Installs the `lx` binary (with jj support), man pages, and shell
completions.

### From crates.io

```sh
cargo install lx-ls                # git support only
cargo install lx-ls --features jj  # + jj support
```

The crate is published as [`lx-ls`](https://crates.io/crates/lx-ls)
on crates.io.  The installed binary is still called `lx`.

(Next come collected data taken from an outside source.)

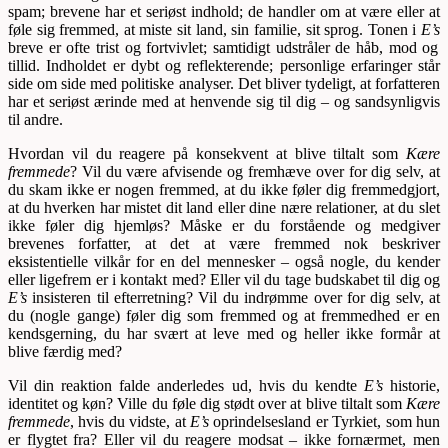
spam; brevene har et seriøst indhold; de handler om at være eller at
føle sig fremmed, at miste sit land, sin familie, sit sprog. Tonen i
E’s
breve er ofte trist og fortvivlet; samtidigt udstråler de håb, mod og
tillid. Indholdet er dybt og reflekterende; personlige erfaringer står
side om side med politiske analyser. Det bliver tydeligt, at forfatteren
har et seriøst ærinde med at henvende sig til dig – og sandsynligvis
til andre.
Hvordan vil du reagere på konsekvent at blive tiltalt som
Kære
fremmede
? Vil du være afvisende og fremhæve over for dig selv, at
du skam ikke er nogen fremmed, at du ikke føler dig fremmedgjort,
at du hverken har mistet dit land eller dine nære relationer, at du slet
ikke føler dig hjemløs? Måske er du forstående og medgiver
brevenes forfatter, at det at være fremmed nok beskriver
eksistentielle vilkår for en del mennesker – også nogle, du kender
eller ligefrem er i kontakt med? Eller vil du tage budskabet til dig og
E’s
insisteren til efterretning? Vil du indrømme over for dig selv, at
du (nogle gange) føler dig som fremmed og at fremmedhed er en
kendsgerning, du har svært at leve med og heller ikke formår at
blive færdig med?
Vil din reaktion falde anderledes ud, hvis du kendte
E’s
historie,
identitet og køn? Ville du føle dig stødt over at blive tiltalt som
Kære
fremmede
, hvis du vidste, at
E’s
oprindelsesland er Tyrkiet, som hun
er flygtet fra? Eller vil du reagere modsat – ikke fornærmet, men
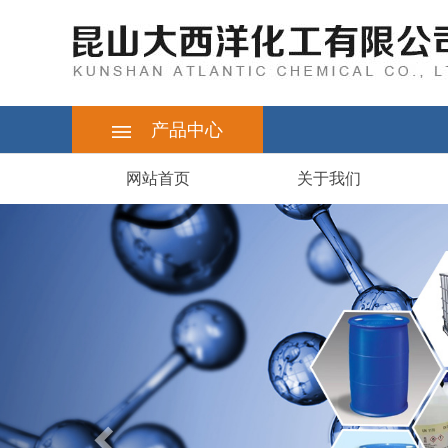
产品中心
网站首页
关于我们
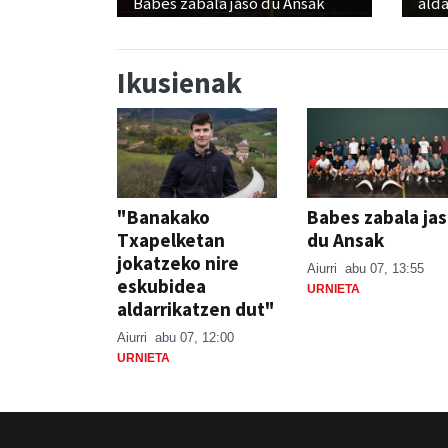
Babes zabala jaso du Ansak
alda
Ikusienak
"Banakako
Babes zabala ja
Txapelketan
du Ansak
jokatzeko nire
Aiurri
abu 07, 13:55
eskubidea
URNIETA
aldarrikatzen dut"
Aiurri
abu 07, 12:00
URNIETA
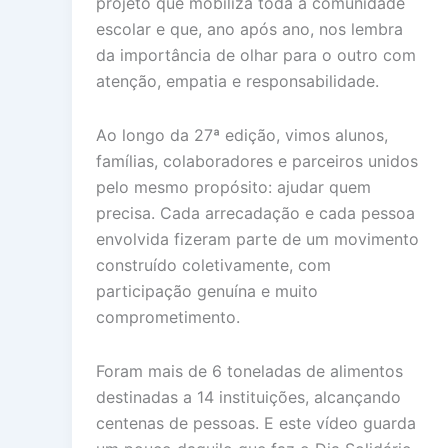
projeto que mobiliza toda a comunidade
escolar e que, ano após ano, nos lembra
da importância de olhar para o outro com
atenção, empatia e responsabilidade.
Ao longo da 27ª edição, vimos alunos,
famílias, colaboradores e parceiros unidos
pelo mesmo propósito: ajudar quem
precisa. Cada arrecadação e cada pessoa
envolvida fizeram parte de um movimento
construído coletivamente, com
participação genuína e muito
comprometimento.
Foram mais de 6 toneladas de alimentos
destinadas a 14 instituições, alcançando
centenas de pessoas. E este vídeo guarda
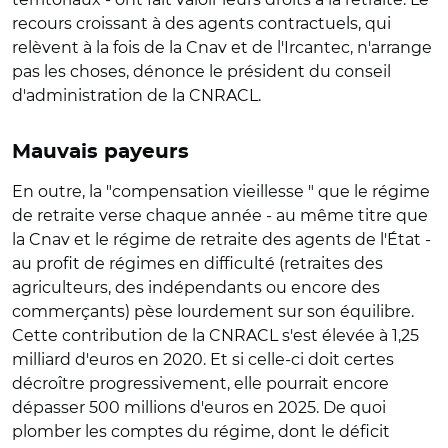
recours croissant à des agents contractuels, qui
relèvent à la fois de la Cnav et de l'Ircantec, n'arrange
pas les choses, dénonce le président du conseil
d'administration de la CNRACL.
Mauvais payeurs
En outre, la "compensation vieillesse " que le régime
de retraite verse chaque année - au même titre que
la Cnav et le régime de retraite des agents de l'État -
au profit de régimes en difficulté (retraites des
agriculteurs, des indépendants ou encore des
commerçants) pèse lourdement sur son équilibre.
Cette contribution de la CNRACL s'est élevée à 1,25
milliard d'euros en 2020. Et si celle-ci doit certes
décroître progressivement, elle pourrait encore
dépasser 500 millions d'euros en 2025. De quoi
plomber les comptes du régime, dont le déficit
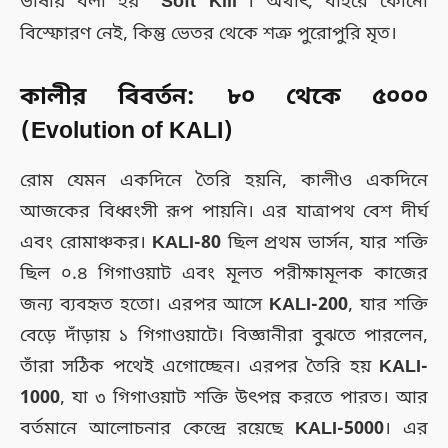
ভাষায় বলা হয়
“Soft Kill”
। অর্থাৎ, বাইরে কোনো
বিস্ফোরণ নেই, কিন্তু ভেতর থেকে শত্রু পুরোপুরি মৃত।
কালীর বিবর্তন: ৮০ থেকে ৫০০০
(Evolution of KALI)
রোম যেমন একদিনে তৈরি হয়নি, কালীও একদিনে
আজকের বিধ্বংসী রূপ পায়নি। এর যাত্রাপথ বেশ দীর্ঘ
এবং রোমাঞ্চকর।
KALI-80
ছিল প্রথম ভার্সন, যার শক্তি
ছিল ০.৪ গিগাওয়াট এবং মূলত পরীক্ষামূলক কাজের
জন্য ব্যবহৃত হতো। এরপর আসে
KALI-200
, যার শক্তি
বেড়ে দাঁড়ায় ১ গিগাওয়াটে। বিজ্ঞানীরা বুঝতে পারলেন,
তাঁরা সঠিক পথেই এগোচ্ছেন। এরপর তৈরি হয়
KALI-
1000
, যা ৩ গিগাওয়াট শক্তি উৎপন্ন করতে পারত। আর
বর্তমানে আলোচনার কেন্দ্রে রয়েছে
KALI-5000
। এর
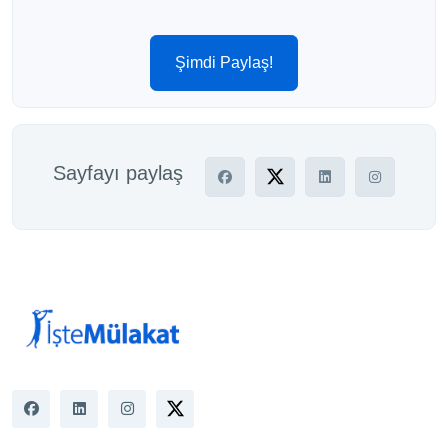
Şimdi Paylaş!
Sayfayı paylaş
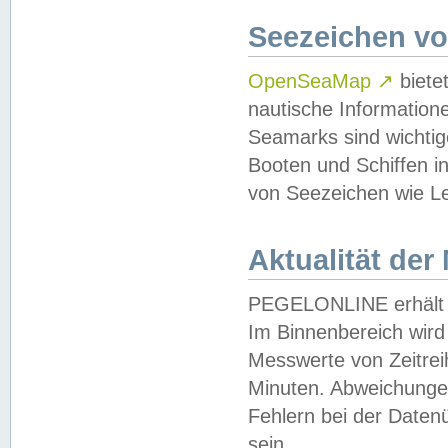
Seezeichen v
OpenSeaMap
↗
biete
nautische Information
Seamarks sind wichtig
Booten und Schiffen i
von Seezeichen wie Le
Aktualität der
PEGELONLINE erhält u
Im Binnenbereich wird 
Messwerte von Zeitreih
Minuten. Abweichungen
Fehlern bei der Daten
sein.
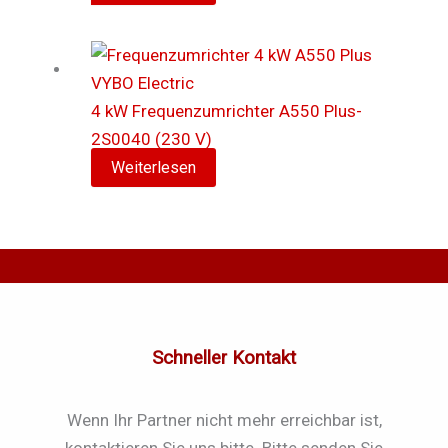
4 kW Frequenzumrichter A550 Plus-
2S0040 (230 V)
Weiterlesen
Schneller Kontakt
Wenn Ihr Partner nicht mehr erreichbar ist,
kontaktieren Sie uns bitte. Bitte senden Sie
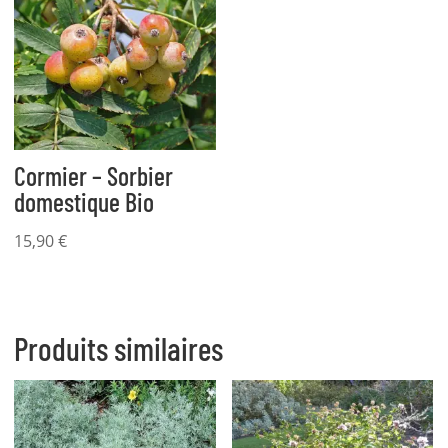
14,90 €
Cormier – Sorbier
domestique Bio
15,90
€
Produits similaires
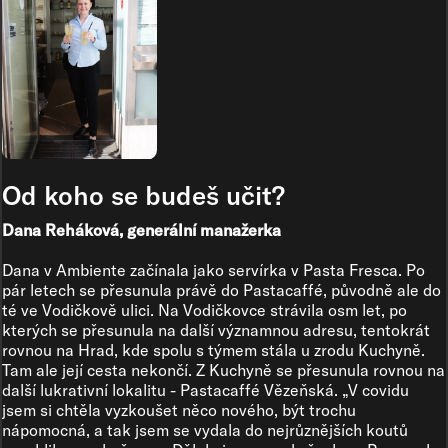
Od koho se budeš učit?
Dana Reháková, generální manažerka
Dana v Ambiente začínala jako servírka v Pasta Fresca. Po
pár letech se přesunula právě do Pastacaffé, původně ale do
té ve Vodičkově ulici. Na Vodičkovce strávila osm let, po
kterých se přesunula na další významnou adresu, tentokrát
rovnou na Hrad, kde spolu s týmem stála u zrodu Kuchyně.
Tam ale její cesta nekončí. Z Kuchyně se přesunula rovnou na
další lukrativní lokalitu - Pastacaffé Vězeňská. „V covidu
jsem si chtěla vyzkoušet něco nového, být trochu
nápomocná, a tak jsem se vydala do nejrůznějších koutů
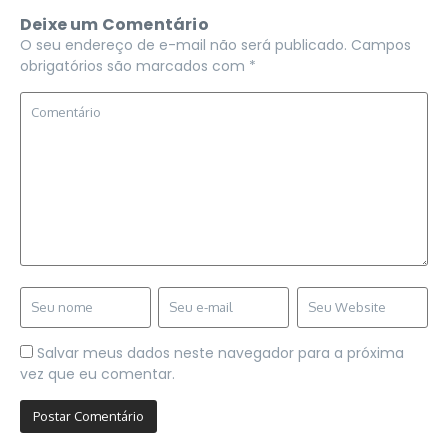
Deixe um Comentário
O seu endereço de e-mail não será publicado.
Campos
obrigatórios são marcados com
*
Salvar meus dados neste navegador para a próxima
vez que eu comentar.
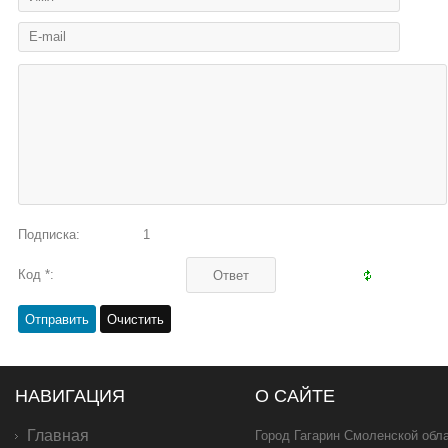
Подписка:
1
Код *:
НАВИГАЦИЯ
О САЙТЕ
Главная
Город Гагарин Смоленской обла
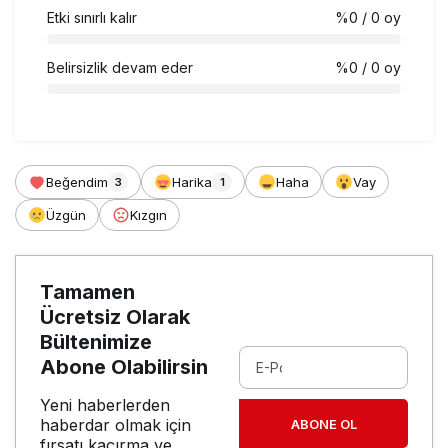
Etki sınırlı kalır
%0
/ 0 oy
Belirsizlik devam eder
%0
/ 0 oy
Beğendim
Harika
Haha
Vay
3
1
Üzgün
Kızgın
Tamamen
Ücretsiz Olarak
Bültenimize
Abone Olabilirsin
Yeni haberlerden
haberdar olmak için
ABONE OL
fırsatı kaçırma ve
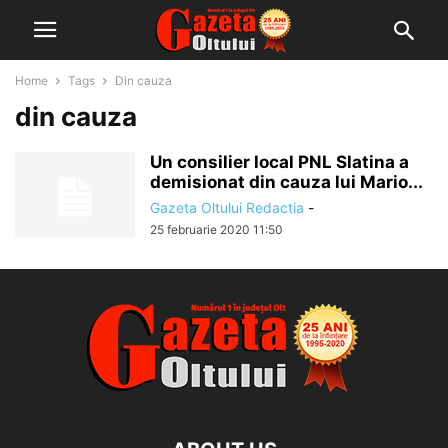
Home
Tags
Din cauza
din cauza
Un consilier local PNL Slatina a
demisionat din cauza lui Mario...
Gazeta Oltului Redactia
-
25 februarie 2020 11:50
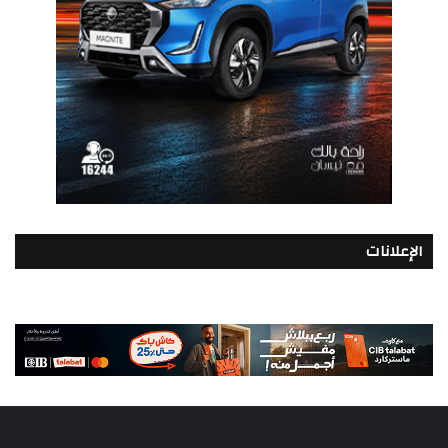
الإعلانات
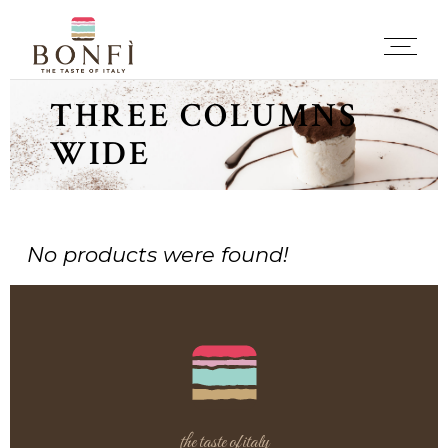
THREE COLUMNS
WIDE
No products were found!
the taste of italy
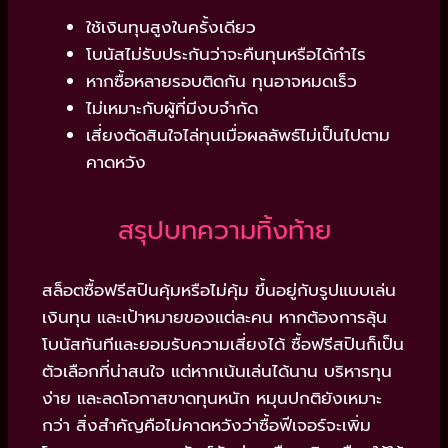
ใช้เงินทุนสูงในครั้งเดียว
โบนัสไม่รับประกันว่าจะคืนทุนหรือได้กำไร
หากซื้อหลายรอบติดกัน ทุนอาจหมดเร็ว
ไม่เหมาะกับผู้ที่มีงบจำกัด
เสี่ยงตัดสินใจไล่ทุนเมื่อผลลัพธ์ไม่เป็นไปตาม
คาดหวัง
สรุปบทความทิ้งท้าย
สล็อตซื้อฟรีสปินคุ้มหรือไม่คุ้ม ขึ้นอยู่กับรูปแบบเล่น
เงินทุน และเป้าหมายของแต่ละคน หากต้องการลุ้น
โบนัสทันทีและยอมรับความเสี่ยงได้ ซื้อฟรีสปินก็เป็น
ตัวเลือกที่น่าสนใจ แต่หากเน้นเล่นได้นาน บริหารทุน
ง่าย และลดโอกาสขาดทุนหนัก หมุนปกติยังเหมาะ
กว่า สิ่งสำคัญคือไม่คาดหวังว่าซื้อฟีเจอร์จะเพิ่ม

### Pre-built binaries and man pages

Download from the [GitHub releases
page](https://github.com/wjv/lx/releases) for macOS (Intel and Apple
Silicon) and Linux (x86_64 and aarch64).  All release binaries include
jj support.

Put both man pages in your man path, or view with `man <file>`.

### Build from source

`lx` requires Rust 1.94 or later.

```sh
git clone https://github.com/wjv/lx
cd lx
cargo build --release --features jj   # binary in target/release/lx
```

If you have [`just`](https://just.systems/), the included `Justfile`
automates installation, man pages, personality symlinks, and
completions — run `just -l` to see the recipes.


## Documentation

- **[`docs/GUIDE.md`]docs/GUIDE.md** — the user guide: personalities,
  configuration, themes, VCS, daily usage, shell completions.
- **[`docs/UPGRADING.md`]docs/UPGRADING.md** — breaking changes per
  release, with migration notes and justifications.
- **`man lx`** — command reference (installed alongside the binary;
  mdoc source in [`man/lx.1`]man/lx.1).
- **`man lxconfig.toml`** — configuration file reference (mdoc source
  in [`man/lxconfig.toml.5`]man/lxconfig.toml.5).
- **[`CHANGELOG.md`]CHANGELOG.md** — release notes.
- **`lx --help`** — online flag reference.


## Known limitations

- **jj support is opt-in** at compile time.  Release binaries
  (Homebrew, GitHub releases) include it; `cargo install` defaults to
  git-only.  Build with `--features jj` to enable.
- **Old config files** can be migrated to the current schema with
  `lx --upgrade-config` (a `.bak` of the original is saved
  automatically).  Files written for older 0.x releases load
  unchanged where possible; the migration only kicks in for the
  oldest formats or where new sections are being injected.
- **The crate name on crates.io is `lx-ls`**; the binary is still `lx`.
- `lx` is an experiment under active development.  The CLI surface
  is not yet stable.


## Acknowledgements

`lx` stands on the shoulders of giants.

It is built on the foundations of [`exa`](https://github.com/ogham/exa)
by Benjamin Sago (ogham).  The core file system, output rendering, and
column system are all based on his work, and that of his contributors.
Thank you! 🌟

Several features were inspired by
[`eza`](https://github.com/eza-community/eza), the active community
fork of `exa` maintained by Christina Sørensen and collaborators.
These were reimplemented from scratch for `lx` and sometimes differ
from their eza counterparts.


## Licence

MIT — same as the original `exa`.  See [LICENCE](LICENCE).

## Pronunciation

`lx` is pronounced "alex". Or "ell-ex". Really, you choose.